Néanmoins, la princesse Elisabeth ne se résout pas à abandonner la position « physicaliste », et répond qu’il lui « serait plus facile de concéder la matière et l’extension à l’âme, que la capacité de mouvoir un corps et d’en être mû, à un être immatériel.[3] » Ainsi, à la stratégie de Descartes répondant à l’intuition « physicaliste » par l’existence d’une sorte de relation causale sui generis entre l’âme et le corps, et qui plus est sans aucune ressemblance avec ce que nous rencontrons dans le monde physique, la princesse réitère toute la difficulté qu’elle a de comprendre la notion de substance pensante. Cependant, en se demandant comment deux substances appartenant à deux catégories ontologiques différentes pourraient entrer en relation causale, la princesse Elisabeth questionne la relation causale elle-même. La recherche d’une affinité mutuelle, entre la cause et l’effet, n’est-il pas caractéristique d’une certaine exploration de la relation causale qu’en terme contemporain on appelle « production[4] » ? Un tel point de vue, pour le dire rapidement, considère que l’effet a été produit par une cause et que cette production peut être le processus d’une transmission[5] ou encore le transfert d’une quantité conservée[6].

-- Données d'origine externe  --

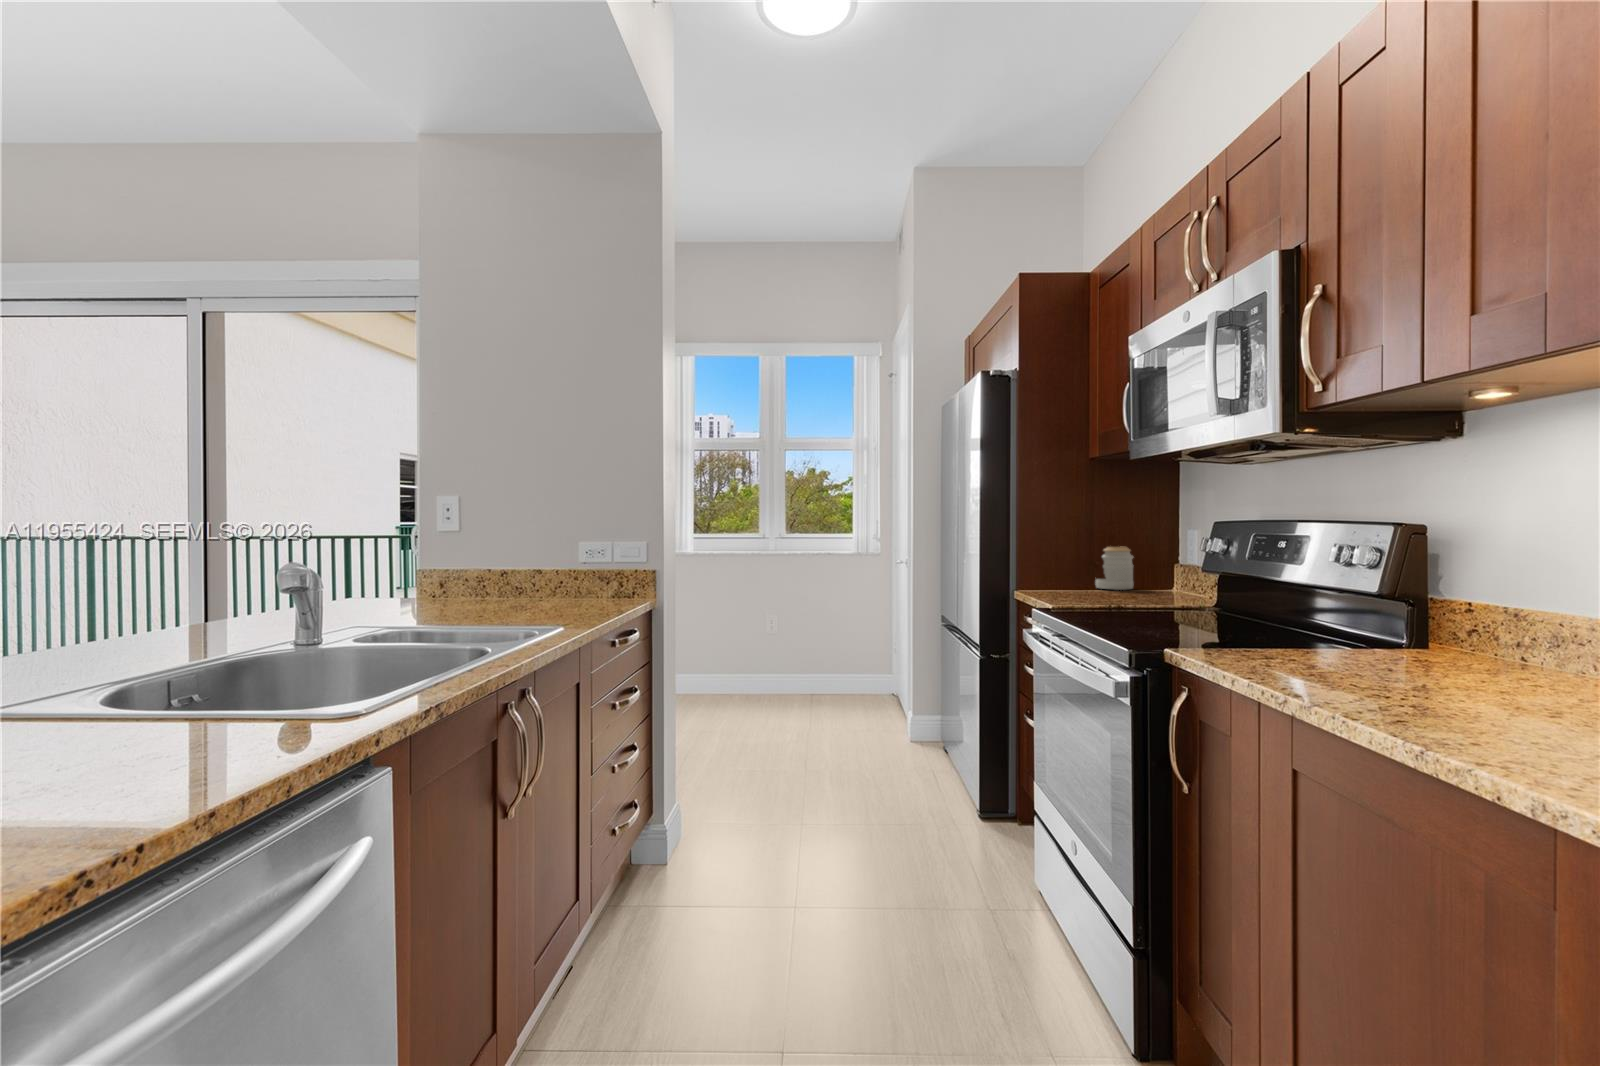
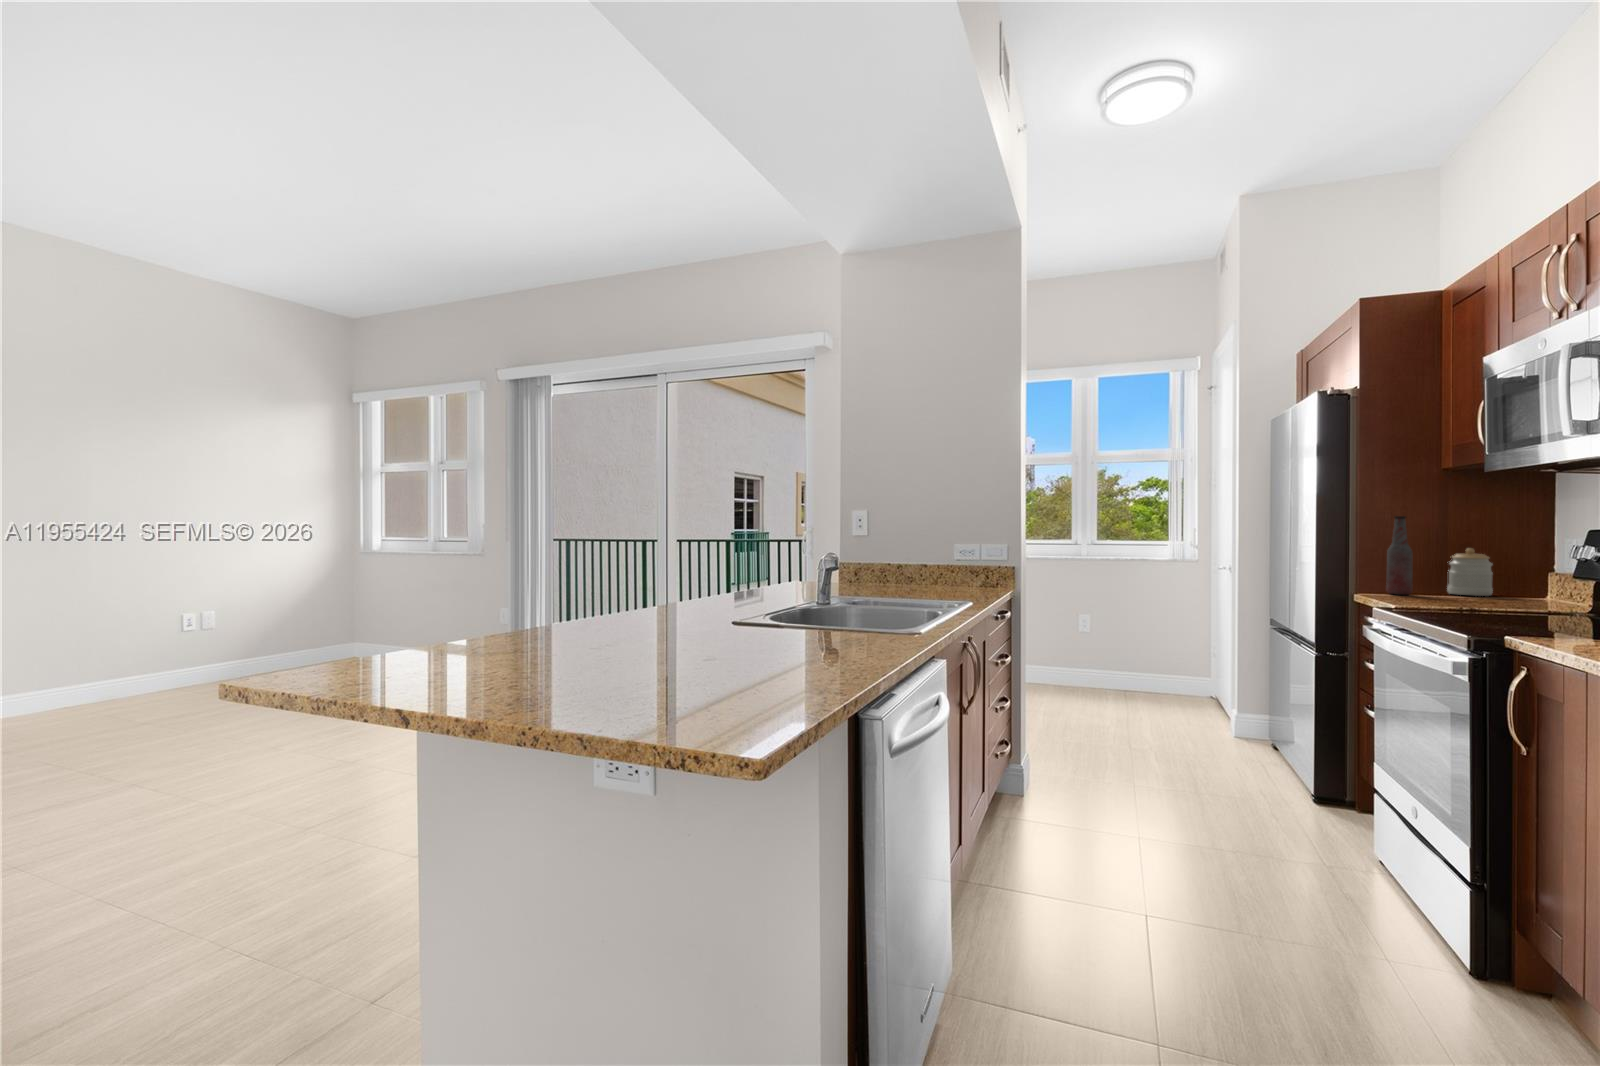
bottle: none [1043,508,1066,591] -> present [1386,516,1413,595]

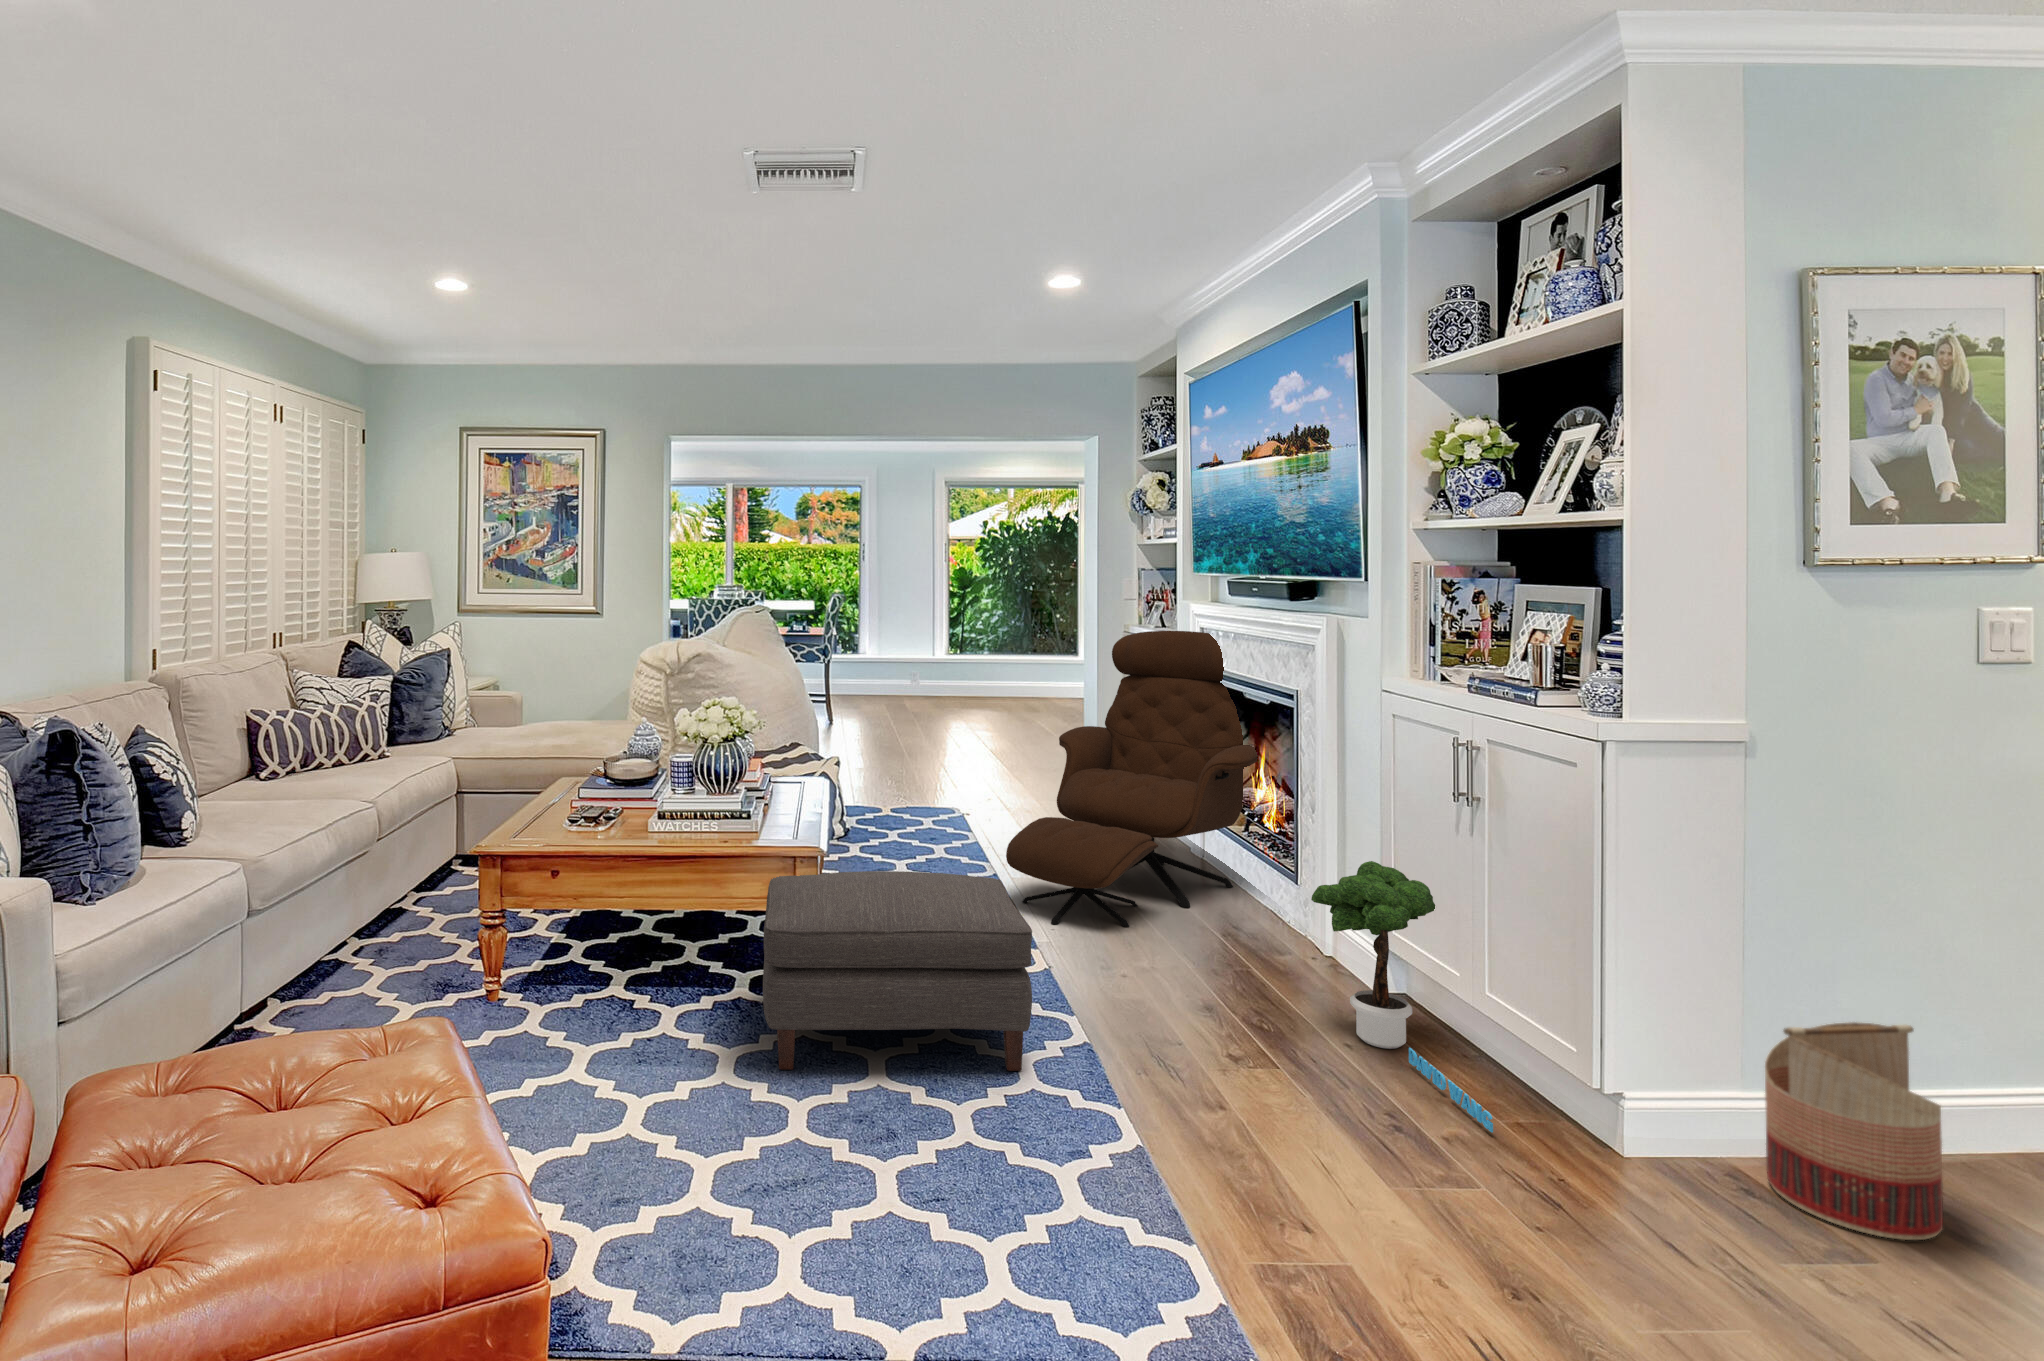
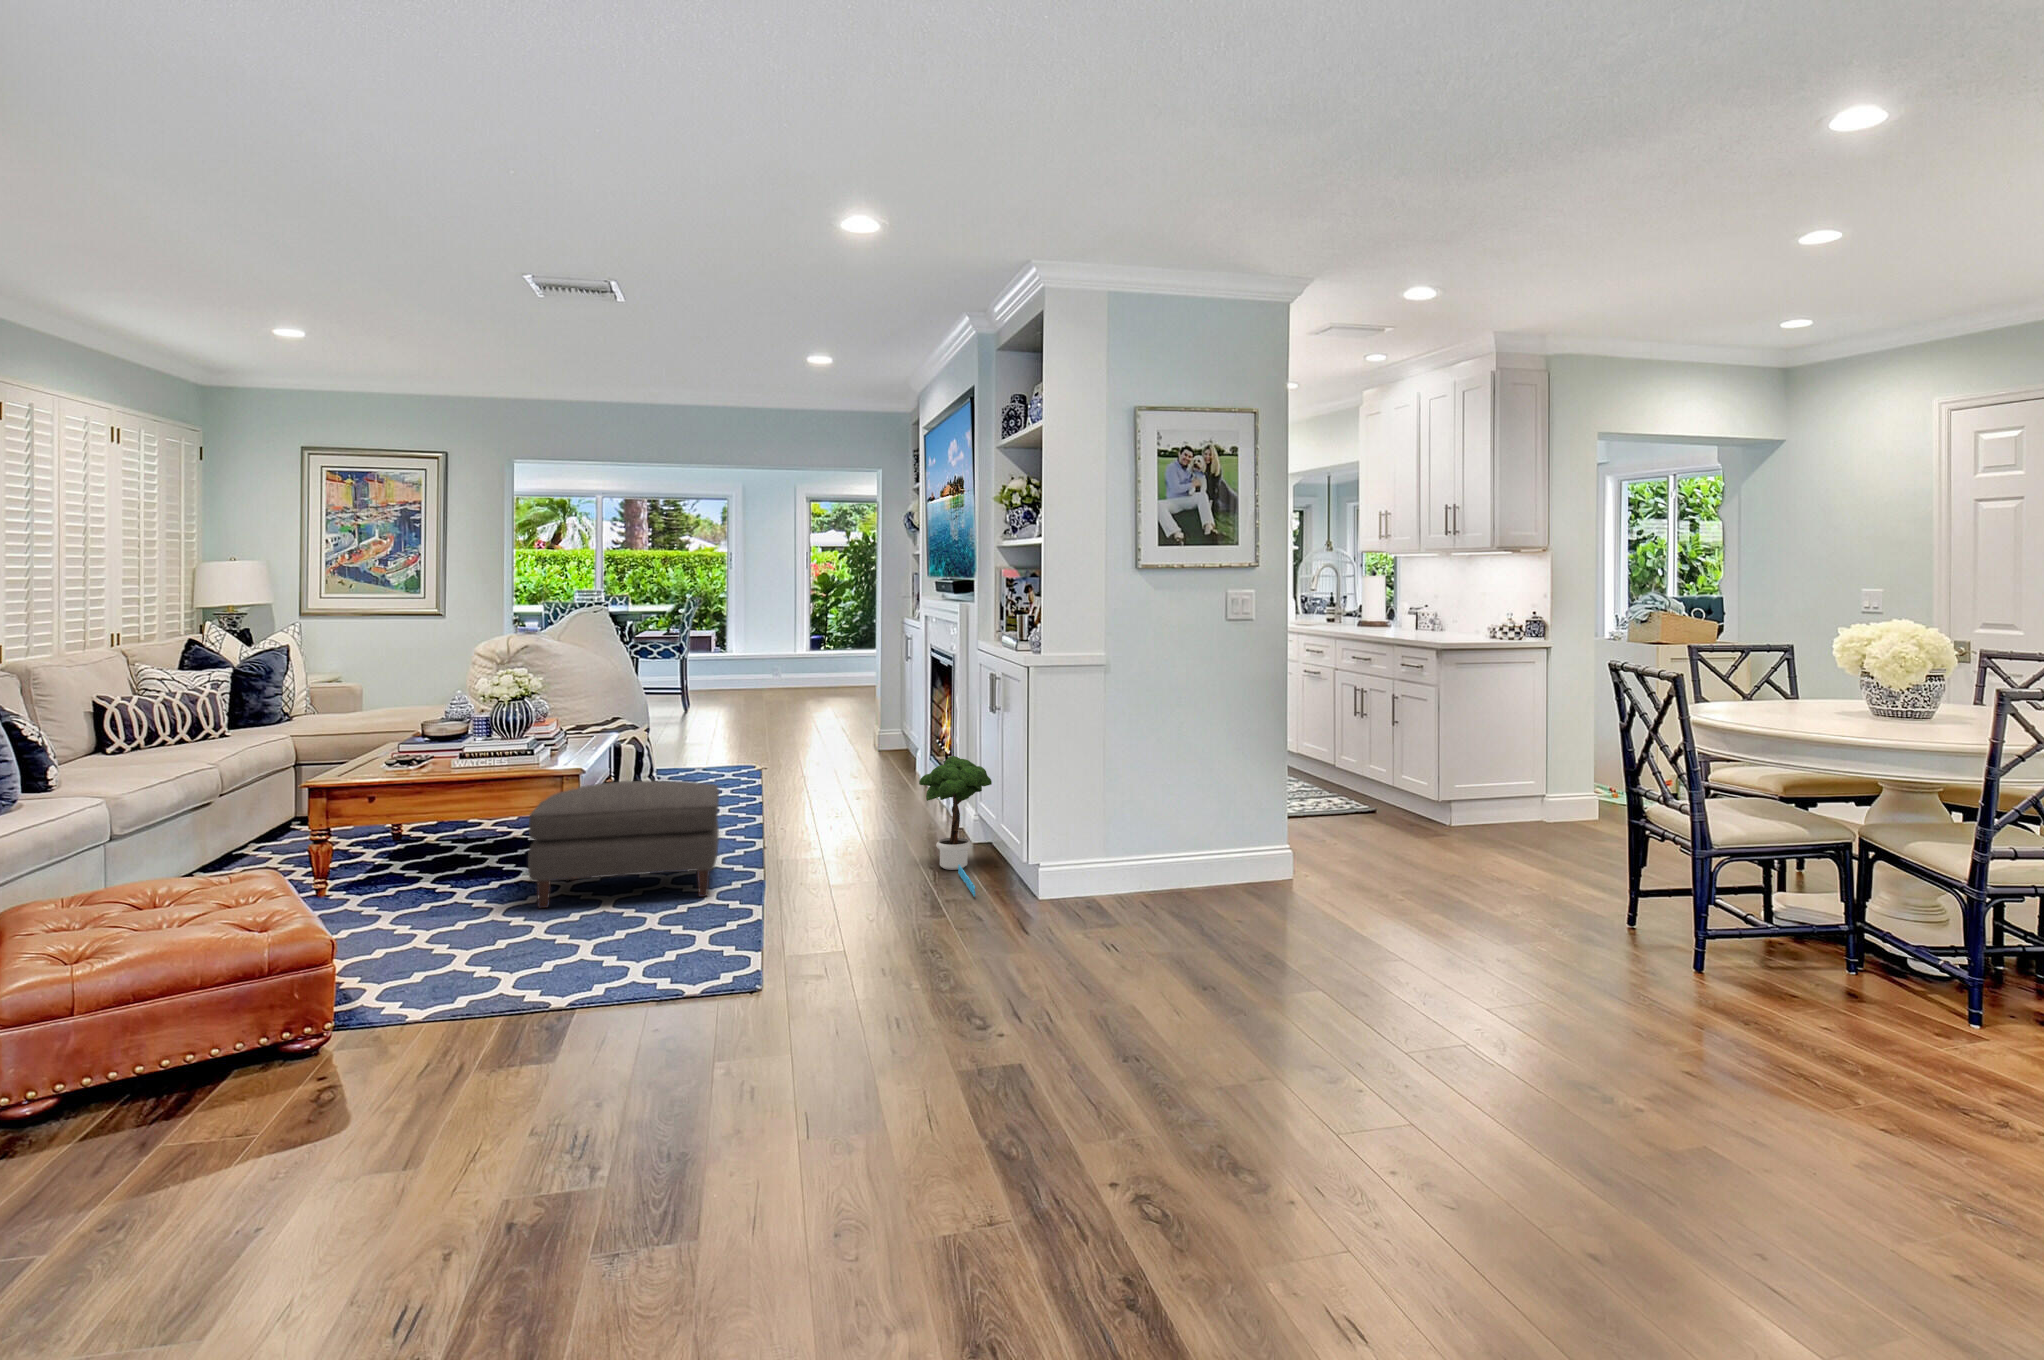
lounge chair: present [1006,631,1258,927] -> none [757,619,956,828]
basket: present [1765,1022,1943,1240] -> none [1100,810,1168,915]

Le problème que pose la princesse Elisabeth est donc celui du mental situé en dehors du domaine physique et du conflit que soulève notre compréhension intuitive de la causalité, à savoir qu’un effet est produit par une cause. Pour résoudre ce problème, devons-nous, à l’instar de Descartes, considérer que la cause mentale n’est pas une cause tout à fait comme les autres, échappant aux présupposés de notre métaphysique causale comme la relation spatiale ? Peut-on, cependant, pour rendre compte de la causalité mentale, raisonnablement abandonner une structure causale essentielle du domaine physique comme la spatialité ? La réponse négative à cette question, est clairement explicitée par J. Kim :

[…] La possibilité de causalité entre différents objets dépend du système coordonné comme espace partagé dans lequel ces objets sont situés, un schéma qui individualise les objets par leurs « emplacements » dans ce schéma. Existe-t-il de tels schémas autres que l’espace physique ? Je ne crois pas que nous en en connaissions d’autre[7].

références

[1] Correspondance avec Elisabeth et autres lettres, J.M et M. Beyssade, Paris, Flammarion, 1989.

[2] Descartes à Elisabeth, le 21 mai 1643.

[3] Ibid., Elisabeth à Descartes, le 20 juin 1643.

[4] Cf. N. Hall, 2004, « Two concepts of  Causation », in Causation and Conterfactuals, London,  The MIT Press, 225-276.

[5] W. Salmon, 1984, Scientific Explanation and the Causal Structure of the World, Princeton: Princeton University Press.

[6] M. Kistler, 1999, Causalité et lois de nature, Vrin ; P. Dowe, 2000, Physical Causation, New York: Cambridge University Press.

[7] 2005, Physicalism or Something near enough, Princeton, Princeton University Press, p. 91.